### Text segment
Bok Hyeon (; born February 11, 1997), known professionally as Khundi Panda (), is a South Korean rapper and songwriter. He released collaborative album Reconstruction with record producer Viann in 2017 and his debut studio album Garosawk in 2020. Both albums won Best Rap Album at the Korean Music Awards. In 2020, he appeared on Show Me the Money 9 and gained popularity. "VVS", a song he released on the show, peaked at number one on the Gaon Digital Chart and won Hip-hop Track of the Year at the Korean Hip-hop Awards.

Early life 
Bok Hyeon became interested in music after listening to Epik High's songs. He adopted the stage name "Khundi Panda" from a fictional character that he made after reading fantasy novels and comic books.

Career 
In 2017, Khundi Panda released his debut single "Ms. 808". He released collaborative album Reconstruction with record producer Viann in the same year, which later won Best Rap Album at the Korean Music Awards. In 2019, he signed to Dejavu Group, a label found by Bewhy.

### Exercise tasks
a) List the titles of all albums and songs by Khundi Panda that the Khundi Panda biography names.
b) Reproduce the Khundi Panda biography word for word, covering the stretch from "Bok Hyeon (;" through "and comic books.".
c) Write the next part of the Khundi Panda biography, starting after its final sentence.

### Supplied entries

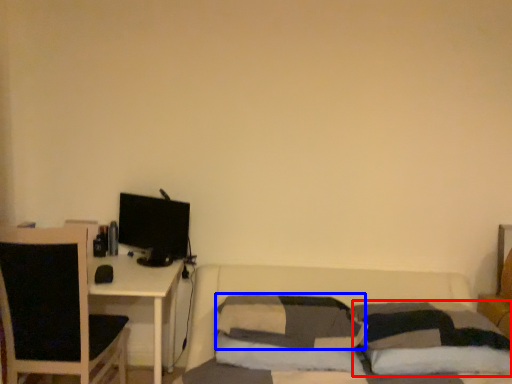
Question: Which object appears farthest to the camera in this image, pillow (highlighted by a red box) or pillow (highlighted by a blue box)?

Choices:
 (A) pillow
 (B) pillow

Answer: (B)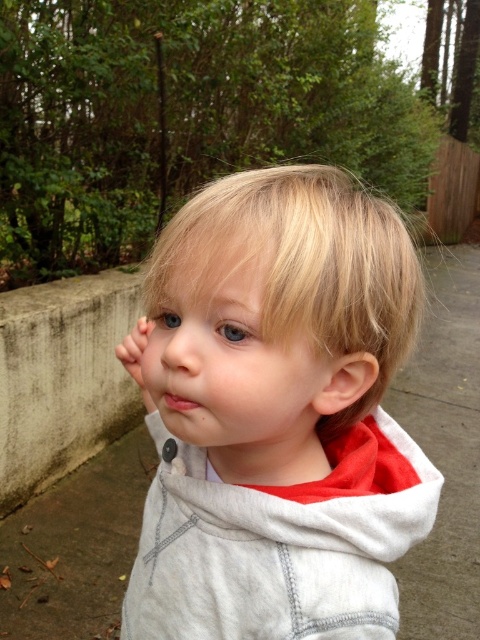
Between point (375, 378) and point (178, 371), which one is positioned in front?

Point (178, 371)

Is white cotton hoodie at center to the right of smooth skin nose at center from the viewer's perspective?

Yes, white cotton hoodie at center is to the right of smooth skin nose at center.

Does point (376, 557) come closer to viewer compared to point (180, 349)?

No, it is behind (180, 349).

Find the location of a particular element. white cotton hoodie at center is located at coordinates tap(279, 416).

Can you confirm if smooth skin nose at center is wider than pink matte lips at center?

Indeed, smooth skin nose at center has a greater width compared to pink matte lips at center.

Is smooth skin nose at center to the right of pink matte lips at center from the viewer's perspective?

No, smooth skin nose at center is not to the right of pink matte lips at center.

Which is in front, point (156, 323) or point (166, 394)?

Point (166, 394)

Find the location of `smooth skin nose at center`. smooth skin nose at center is located at coordinates (179, 344).

Between white cotton hoodie at center and pink matte lips at center, which one is positioned higher?

pink matte lips at center

Is white cotton hoodie at center to the right of pink matte lips at center from the viewer's perspective?

Correct, you'll find white cotton hoodie at center to the right of pink matte lips at center.

In order to click on white cotton hoodie at center in this screenshot , I will do `click(279, 416)`.

You are a GUI agent. You are given a task and a screenshot of the screen. Output one action in this format:
    pyautogui.click(x=<x>, y=<y>)
    Task: Click on the white cotton hoodie at center
    The image size is (480, 640).
    Given the screenshot: What is the action you would take?
    pyautogui.click(x=279, y=416)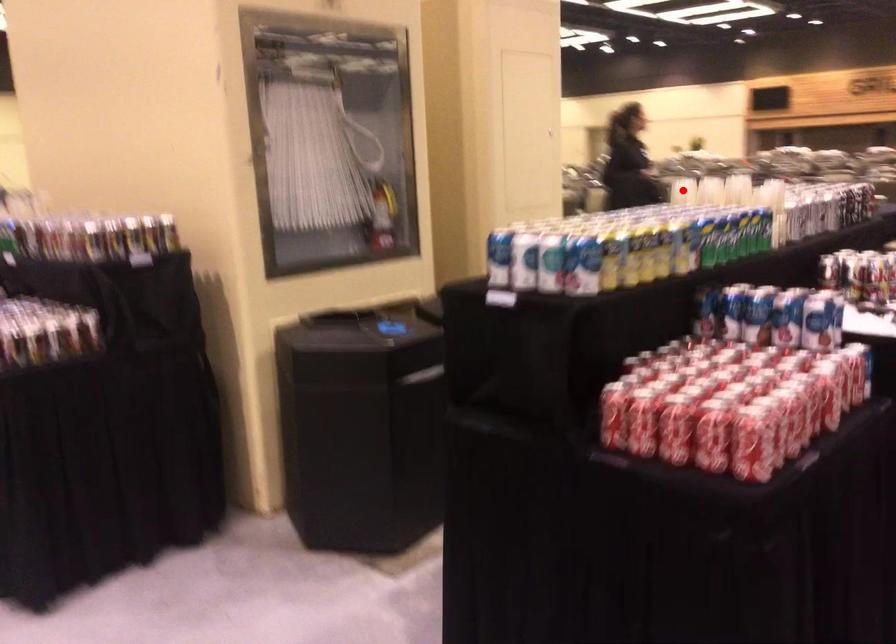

### Response list
a) Reconstruction, Garosawk, "VVS", "Ms. 808"

b)
Bok Hyeon (; born February 11, 1997), known professionally as Khundi Panda (), is a South Korean rapper and songwriter. He released collaborative album Reconstruction with record producer Viann in 2017 and his debut studio album Garosawk in 2020. Both albums won Best Rap Album at the Korean Music Awards. In 2020, he appeared on Show Me the Money 9 and gained popularity. "VVS", a song he released on the show, peaked at number one on the Gaon Digital Chart and won Hip-hop Track of the Year at the Korean Hip-hop Awards.

Early life 
Bok Hyeon became interested in music after listening to Epik High's songs. He adopted the stage name "Khundi Panda" from a fictional character that he made after reading fantasy novels and comic books.

c)
In July 2020, he released his debut studio album Garosawk, which later won Best Rap Album at the Korean Music Awards. In October 2020, he appeared on Show Me the Money 9 where he released "VVS" with Mirani, Munchman, and Mushvenom. It became his most successful single, charting at number 1 on the Gaon Digital Chart for seven consecutive weeks and winning Hip-Hop Track of the Year at the Korean Hip-hop Awards. He also released singles "The Roots" and "Hero" on the show and was eliminated in the semi-final. In 2021, he released his second studio album The Spoiled Child which received critical acclaim.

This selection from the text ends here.